For two decades, the world’s governments have failed to meet their own commitment to reduce emissions of carbon dioxide, the main heat-trapping gas. As frustration builds among scientists, some of them have begun to argue for research on a potential last-ditch option in case global warming starts to get out of control. It is called geoengineering — or directly manipulating the Earth’s climate.
The idea sounds like science fiction, but it is not.
My colleague Cornelia Dean outlined the possibilities in this piece last year. As she reported, several methods might be used to cool the planet, though with potentially large unintended consequences. Perhaps the single most prominent idea is to scatter sulfur compounds into the upper atmosphere, mimicking volcanic eruptions and causing some of the sun’s light to bounce back to space. Other ideas include designing machines to capture carbon dioxide from the air and store it underground or in the deep ocean.
Most scientists who support this kind of research are emphatically not advocating that geoengineering schemes be undertaken now, and most of them hope society will never reach that point. But they do want a research program to quantify the potential risks and benefits, so that future political leaders will have some scientific basis if they ever have to make decisions on the issue.
Now comes an important new report that may increase the likelihood the United States will undertake such a research program. The Government Accountability Office, an auditing and analysis arm of Congress, found that no geoengineering scheme could be responsibly deployed today, given the uncertainties. But it also found that a large majority of experts it interviewed were in favor of research to narrow those uncertainties. And the agency did public-opinion research that suggested the American people would favor such research, too, while also being concerned about the potential harm.

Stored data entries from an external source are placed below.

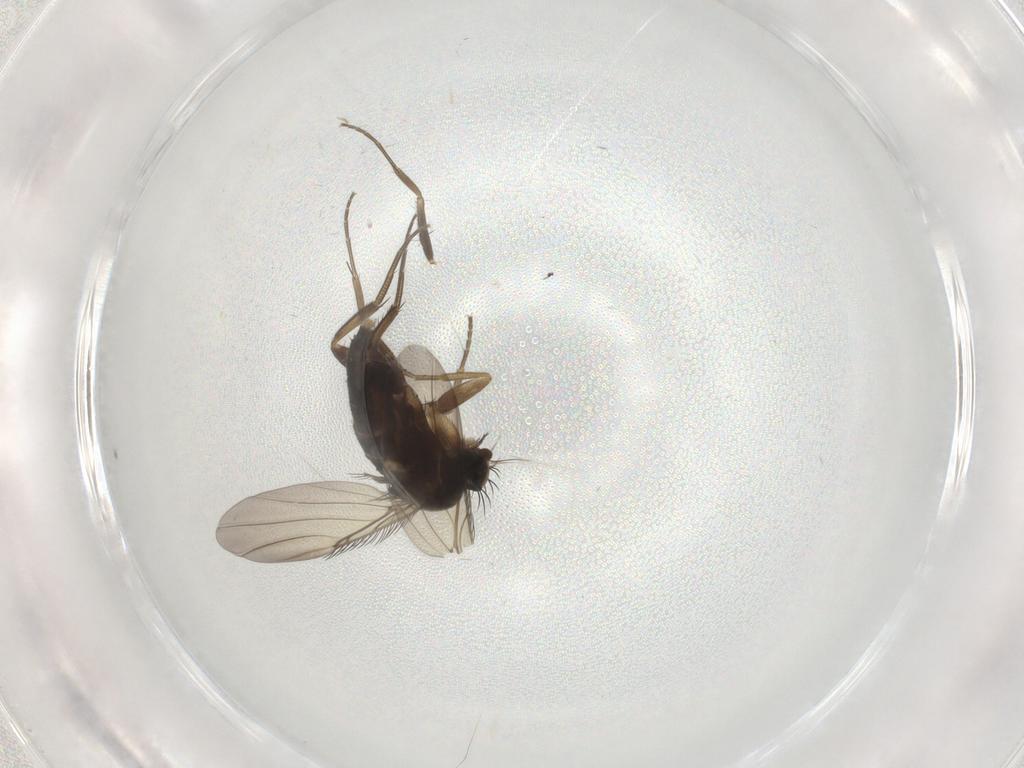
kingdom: Animalia
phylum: Arthropoda
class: Insecta
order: Diptera
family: Phoridae
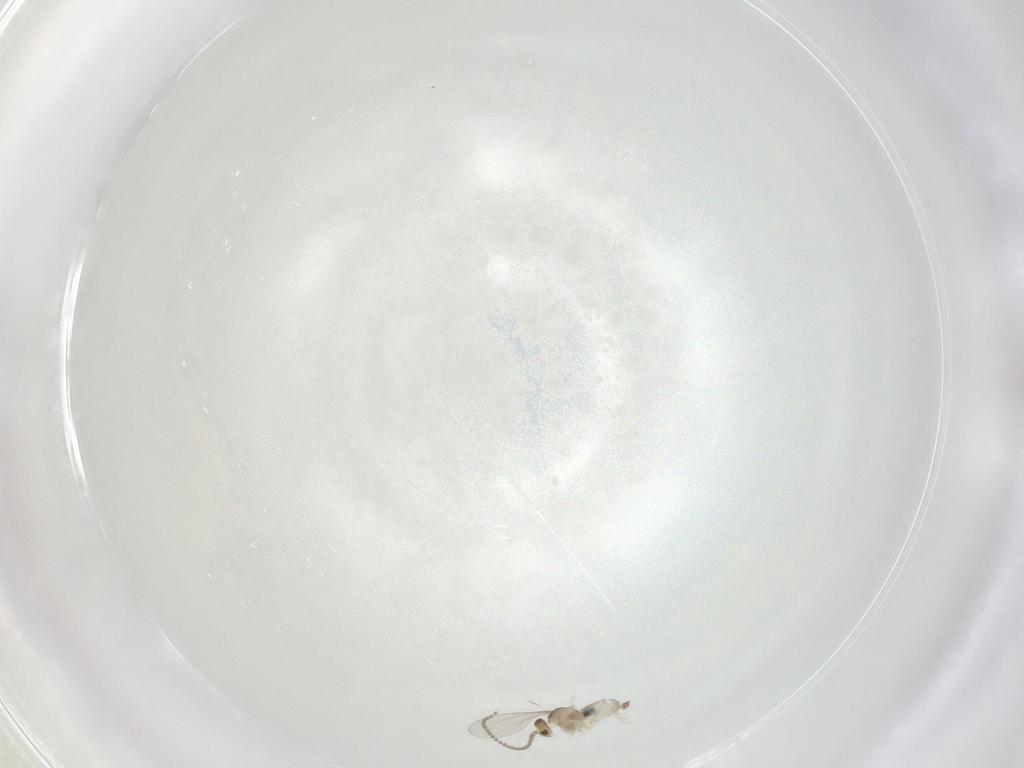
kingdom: Animalia
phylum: Arthropoda
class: Insecta
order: Diptera
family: Cecidomyiidae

The idea of a research program has drawn favorable commentary on the political right, even among people who otherwise question the science of climate change. Interestingly, some environmental advocates have also begun to come down in favor of research. “We have to have it,” said Rafe Pomerance, a senior adviser at a Washington group called Clean Air-Cool Planet. But in other quarters the idea of even researching geoengineering has been subjected to withering attack.
The G.A.O. report is an accessible summary of the issues as they are currently understood, and it outlines the potential ways the Earth’s climate could be manipulated. A short synopsis can be found here, the full report is here, and a five-minute podcast outlining the issues is available here.

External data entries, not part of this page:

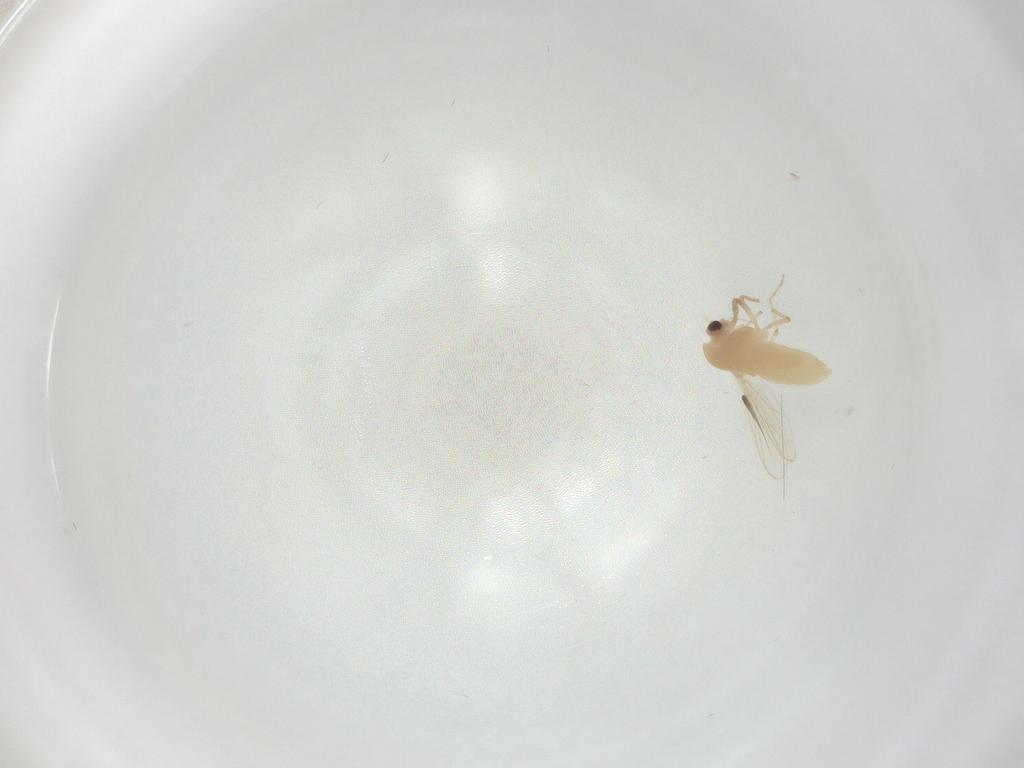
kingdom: Animalia
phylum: Arthropoda
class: Insecta
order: Diptera
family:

The G.A.O. report was hailed by the Bipartisan Policy Center, a think tank in Washington that is working on its own report on the issue, recommending details of a government research agenda. That document is due in October.
“The G.A.O. finding that experts and the public alike support a U.S. research program is welcome news because it indicates people are taking the issues seriously and believe research is needed,” said Jane Long, associate director at large of Lawrence Livermore National Laboratory, who is heading the Bipartisan Policy Center task force. “Equally important, the G.A.O. report recognizes that a research program should not at all detract from on-going climate mitigation and adaptation efforts.”